For demo purpose, we can take any simple spring boot application. I have added sample code on GitHub here
The following is an example of a Dockerfile for a Spring Boot application:
FROM openjdk:17-jdk-alpine WORKDIR /springboot-docker COPY pom.xml . RUN mvn dependency:go-offline COPY src ./src RUN mvn clean install ENTRYPOINT ["java","-jar","/springboot-docker.jar"]
Once you have created the Dockerfile, you can build the container using the following command:
docker build -t springboot-docker .
Once the container is built, you can run it using the following command:
docker run -p 8080:8080 springboot-docker
Building and Deploying a Containerized Spring Boot Application
To build and deploy a containerized Spring Boot application, you will need to use a CI/CD pipeline. A CI/CD pipeline is a set of automated steps that build, test, and deploy your application.
There are many different CI/CD tools available, such as Jenkins, CircleCI, and TeamCity. Each tool has its own strengths and weaknesses, so you will need to choose the one that best suits your needs.
Once you have chosen a CI/CD tool, you will need to configure it to build and deploy your containerized Spring Boot application. The configuration process will vary depending on the tool you are using.
Once your CI/CD pipeline is configured, you can start building and deploying your application. The pipeline will automatically build the container, test it, and deploy it to your target environment.
Best Practices/ Tips and Tricks
Automate all manual steps: Reduce human error and save time by automating repetitive tasks involved in containerization processes.
Use a specific base image tag instead of ‘latest’: Specify a particular version of the base image to ensure consistent and predictable results, avoiding potential compatibility issues.

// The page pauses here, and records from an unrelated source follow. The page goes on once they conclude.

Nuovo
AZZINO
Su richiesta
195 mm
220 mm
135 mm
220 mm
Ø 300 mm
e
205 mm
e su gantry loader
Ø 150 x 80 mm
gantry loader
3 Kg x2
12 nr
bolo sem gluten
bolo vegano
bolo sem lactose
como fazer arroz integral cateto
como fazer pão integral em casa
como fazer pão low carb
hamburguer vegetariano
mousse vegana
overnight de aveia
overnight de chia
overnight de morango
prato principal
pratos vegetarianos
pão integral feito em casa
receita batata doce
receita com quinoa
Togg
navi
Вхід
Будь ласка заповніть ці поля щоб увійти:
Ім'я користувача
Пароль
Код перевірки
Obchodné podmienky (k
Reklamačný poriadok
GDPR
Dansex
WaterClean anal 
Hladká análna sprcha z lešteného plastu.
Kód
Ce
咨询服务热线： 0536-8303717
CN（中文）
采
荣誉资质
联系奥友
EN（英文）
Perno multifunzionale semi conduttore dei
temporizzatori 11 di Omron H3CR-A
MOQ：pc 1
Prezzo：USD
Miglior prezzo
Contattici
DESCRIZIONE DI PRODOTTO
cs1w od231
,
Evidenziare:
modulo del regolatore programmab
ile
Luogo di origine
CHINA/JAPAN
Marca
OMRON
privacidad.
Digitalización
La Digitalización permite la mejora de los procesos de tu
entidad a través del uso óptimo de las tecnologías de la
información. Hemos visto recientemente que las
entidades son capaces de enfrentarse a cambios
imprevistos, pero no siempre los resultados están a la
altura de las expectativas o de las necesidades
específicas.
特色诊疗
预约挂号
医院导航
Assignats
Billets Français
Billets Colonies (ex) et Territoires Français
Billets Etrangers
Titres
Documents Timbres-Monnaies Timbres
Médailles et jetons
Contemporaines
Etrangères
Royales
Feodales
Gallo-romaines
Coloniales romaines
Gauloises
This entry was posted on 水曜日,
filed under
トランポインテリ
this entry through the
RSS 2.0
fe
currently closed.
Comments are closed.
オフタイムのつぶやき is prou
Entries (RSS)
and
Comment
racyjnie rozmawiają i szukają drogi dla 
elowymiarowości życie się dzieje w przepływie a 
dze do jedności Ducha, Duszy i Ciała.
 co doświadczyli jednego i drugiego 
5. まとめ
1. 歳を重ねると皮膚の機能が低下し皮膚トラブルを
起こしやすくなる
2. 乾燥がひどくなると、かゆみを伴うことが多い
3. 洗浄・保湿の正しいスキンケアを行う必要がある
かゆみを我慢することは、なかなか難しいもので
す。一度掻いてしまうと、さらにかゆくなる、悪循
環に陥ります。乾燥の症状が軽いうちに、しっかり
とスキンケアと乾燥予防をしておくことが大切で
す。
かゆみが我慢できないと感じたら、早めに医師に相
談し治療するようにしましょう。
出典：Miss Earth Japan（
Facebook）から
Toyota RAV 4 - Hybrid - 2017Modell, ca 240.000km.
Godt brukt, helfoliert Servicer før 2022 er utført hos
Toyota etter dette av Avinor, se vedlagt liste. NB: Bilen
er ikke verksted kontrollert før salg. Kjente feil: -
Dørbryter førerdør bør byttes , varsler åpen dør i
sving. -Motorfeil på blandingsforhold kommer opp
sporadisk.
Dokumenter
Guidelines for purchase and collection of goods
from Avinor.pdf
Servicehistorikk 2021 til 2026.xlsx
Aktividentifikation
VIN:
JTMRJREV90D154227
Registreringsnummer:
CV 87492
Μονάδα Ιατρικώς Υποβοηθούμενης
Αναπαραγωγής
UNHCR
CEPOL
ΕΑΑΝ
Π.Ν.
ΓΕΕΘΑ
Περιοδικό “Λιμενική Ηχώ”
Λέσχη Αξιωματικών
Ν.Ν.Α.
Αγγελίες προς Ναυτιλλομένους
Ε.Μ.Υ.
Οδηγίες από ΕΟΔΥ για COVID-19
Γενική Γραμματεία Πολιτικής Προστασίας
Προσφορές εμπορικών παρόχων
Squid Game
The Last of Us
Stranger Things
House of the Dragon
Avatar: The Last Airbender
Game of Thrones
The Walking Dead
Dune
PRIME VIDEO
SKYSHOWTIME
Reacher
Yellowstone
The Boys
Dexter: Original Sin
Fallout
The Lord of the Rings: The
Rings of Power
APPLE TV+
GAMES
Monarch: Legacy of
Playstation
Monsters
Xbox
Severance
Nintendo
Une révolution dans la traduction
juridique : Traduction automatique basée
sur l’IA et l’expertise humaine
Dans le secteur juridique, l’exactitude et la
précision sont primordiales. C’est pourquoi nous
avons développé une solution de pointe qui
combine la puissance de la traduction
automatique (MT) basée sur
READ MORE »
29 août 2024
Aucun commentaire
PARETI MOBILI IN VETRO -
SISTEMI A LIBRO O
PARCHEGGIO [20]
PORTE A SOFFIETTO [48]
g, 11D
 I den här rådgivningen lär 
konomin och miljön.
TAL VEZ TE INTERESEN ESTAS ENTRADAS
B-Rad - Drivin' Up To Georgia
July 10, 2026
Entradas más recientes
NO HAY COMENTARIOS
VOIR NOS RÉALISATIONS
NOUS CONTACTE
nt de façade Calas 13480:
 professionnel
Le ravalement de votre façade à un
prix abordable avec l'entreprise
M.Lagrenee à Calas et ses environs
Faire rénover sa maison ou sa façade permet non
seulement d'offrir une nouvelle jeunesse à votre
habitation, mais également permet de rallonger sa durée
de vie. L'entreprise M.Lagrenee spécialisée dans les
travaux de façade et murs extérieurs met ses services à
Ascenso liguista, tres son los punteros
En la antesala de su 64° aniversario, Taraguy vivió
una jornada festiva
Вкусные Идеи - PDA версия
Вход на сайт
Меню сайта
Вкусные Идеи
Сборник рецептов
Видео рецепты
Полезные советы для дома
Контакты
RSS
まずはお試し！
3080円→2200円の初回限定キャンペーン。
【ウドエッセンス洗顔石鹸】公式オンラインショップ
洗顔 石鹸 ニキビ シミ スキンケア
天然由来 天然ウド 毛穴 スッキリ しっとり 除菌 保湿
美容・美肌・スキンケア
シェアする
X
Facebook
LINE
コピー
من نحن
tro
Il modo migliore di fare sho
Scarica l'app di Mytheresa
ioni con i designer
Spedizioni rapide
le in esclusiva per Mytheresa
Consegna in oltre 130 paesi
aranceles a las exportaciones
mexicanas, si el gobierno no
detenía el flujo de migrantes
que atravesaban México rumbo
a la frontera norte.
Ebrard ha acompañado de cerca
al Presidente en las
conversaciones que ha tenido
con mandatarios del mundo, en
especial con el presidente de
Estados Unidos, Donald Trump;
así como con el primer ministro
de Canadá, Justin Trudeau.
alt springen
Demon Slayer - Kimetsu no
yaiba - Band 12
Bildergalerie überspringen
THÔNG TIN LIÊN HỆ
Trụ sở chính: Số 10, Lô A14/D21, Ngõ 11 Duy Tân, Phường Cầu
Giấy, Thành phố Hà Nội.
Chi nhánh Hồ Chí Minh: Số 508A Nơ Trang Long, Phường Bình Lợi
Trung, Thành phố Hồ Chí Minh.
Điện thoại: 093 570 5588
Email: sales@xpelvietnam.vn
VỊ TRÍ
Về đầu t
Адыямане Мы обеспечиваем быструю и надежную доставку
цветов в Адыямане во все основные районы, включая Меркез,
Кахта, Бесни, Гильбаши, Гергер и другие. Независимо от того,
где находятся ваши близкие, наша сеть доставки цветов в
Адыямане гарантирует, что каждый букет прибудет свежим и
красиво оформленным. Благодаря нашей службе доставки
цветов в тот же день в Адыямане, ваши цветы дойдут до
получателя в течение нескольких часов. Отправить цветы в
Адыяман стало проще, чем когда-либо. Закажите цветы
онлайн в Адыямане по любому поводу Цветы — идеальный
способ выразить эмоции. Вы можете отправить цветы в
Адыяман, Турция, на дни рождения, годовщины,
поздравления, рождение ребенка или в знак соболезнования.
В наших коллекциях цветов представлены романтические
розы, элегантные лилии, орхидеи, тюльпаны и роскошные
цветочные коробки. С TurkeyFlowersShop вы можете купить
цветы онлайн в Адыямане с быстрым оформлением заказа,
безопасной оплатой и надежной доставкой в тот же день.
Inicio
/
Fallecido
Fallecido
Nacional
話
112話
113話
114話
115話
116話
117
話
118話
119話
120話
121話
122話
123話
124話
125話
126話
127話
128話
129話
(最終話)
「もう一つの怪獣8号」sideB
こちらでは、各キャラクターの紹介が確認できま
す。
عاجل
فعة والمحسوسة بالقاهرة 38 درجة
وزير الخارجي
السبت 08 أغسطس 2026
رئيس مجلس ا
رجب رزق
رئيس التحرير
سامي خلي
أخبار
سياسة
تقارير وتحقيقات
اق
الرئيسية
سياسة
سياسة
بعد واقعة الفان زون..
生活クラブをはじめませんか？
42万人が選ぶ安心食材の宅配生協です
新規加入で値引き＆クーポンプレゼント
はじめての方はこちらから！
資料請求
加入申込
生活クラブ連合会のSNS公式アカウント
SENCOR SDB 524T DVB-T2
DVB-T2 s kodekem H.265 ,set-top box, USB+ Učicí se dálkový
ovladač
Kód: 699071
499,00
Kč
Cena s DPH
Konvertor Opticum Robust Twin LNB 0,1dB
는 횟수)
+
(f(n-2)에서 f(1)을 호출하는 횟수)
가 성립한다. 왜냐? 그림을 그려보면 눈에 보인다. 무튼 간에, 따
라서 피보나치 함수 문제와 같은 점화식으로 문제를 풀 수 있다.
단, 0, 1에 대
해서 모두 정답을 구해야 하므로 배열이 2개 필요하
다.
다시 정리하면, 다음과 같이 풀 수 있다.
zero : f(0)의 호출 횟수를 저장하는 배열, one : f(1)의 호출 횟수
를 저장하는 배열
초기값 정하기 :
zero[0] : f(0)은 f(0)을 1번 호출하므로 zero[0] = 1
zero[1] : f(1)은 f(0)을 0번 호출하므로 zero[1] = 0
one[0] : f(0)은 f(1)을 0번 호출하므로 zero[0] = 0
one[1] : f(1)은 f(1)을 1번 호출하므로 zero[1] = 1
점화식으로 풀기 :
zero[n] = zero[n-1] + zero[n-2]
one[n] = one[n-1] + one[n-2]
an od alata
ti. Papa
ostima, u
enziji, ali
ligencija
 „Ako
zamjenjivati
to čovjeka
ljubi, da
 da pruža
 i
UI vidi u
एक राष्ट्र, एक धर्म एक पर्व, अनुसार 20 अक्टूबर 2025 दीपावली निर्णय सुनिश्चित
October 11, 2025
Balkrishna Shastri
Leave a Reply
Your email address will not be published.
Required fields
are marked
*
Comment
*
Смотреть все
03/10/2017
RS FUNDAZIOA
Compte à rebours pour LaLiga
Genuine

Consider using Eclipse Temurin instead of JDK: If feasible, opt for Eclipse Temurin as the Java Development Kit (JDK) for your container, as it provides a reliable and tested distribution of Java.
Implement Multi-Stage Builds: Utilize the power of multi-stage builds to optimize your container image size and improve the build process efficiency.
Favor Multi-Architecture Docker Images: Support multiple architectures (e.g., ARM and x86) by using multi-architecture Docker images, enabling your containers to run seamlessly across various hardware platforms.
Run containers as a non-root user: Enhance security by running containers with non-root user privileges, reducing the risk of unauthorized access or potential exploits.
Measure performance with OpenTelemetry API: Utilize the OpenTelemetry API to monitor and measure the performance of your containerized applications, gaining valuable insights for optimization and troubleshooting.
The article discusses the containerization of a Spring Boot application, highlighting its benefits and the process involved. It explains how containerization enables developers to package their application along with its dependencies, libraries, and configurations into a portable and self-contained unit called a container. In addition to its advantages, containerization is shown in the article to align with several important principles for building microservices applications. These principles, known as the “12 Factors,” focus on making apps scalable, resilient, and easy to maintain. Containerization helps with “Dependency Isolation” by keeping the app and its dependencies separate in a container. This reduces conflicts and ensures consistent performance. It also supports “Disposability” by allowing quick and effortless deployment, scaling, and rollback of containers. Additionally, containerization helps achieve “Dev/Prod Parity” as the same container image can be used in different environments, reducing inconsistencies and making testing and deployment more reliable.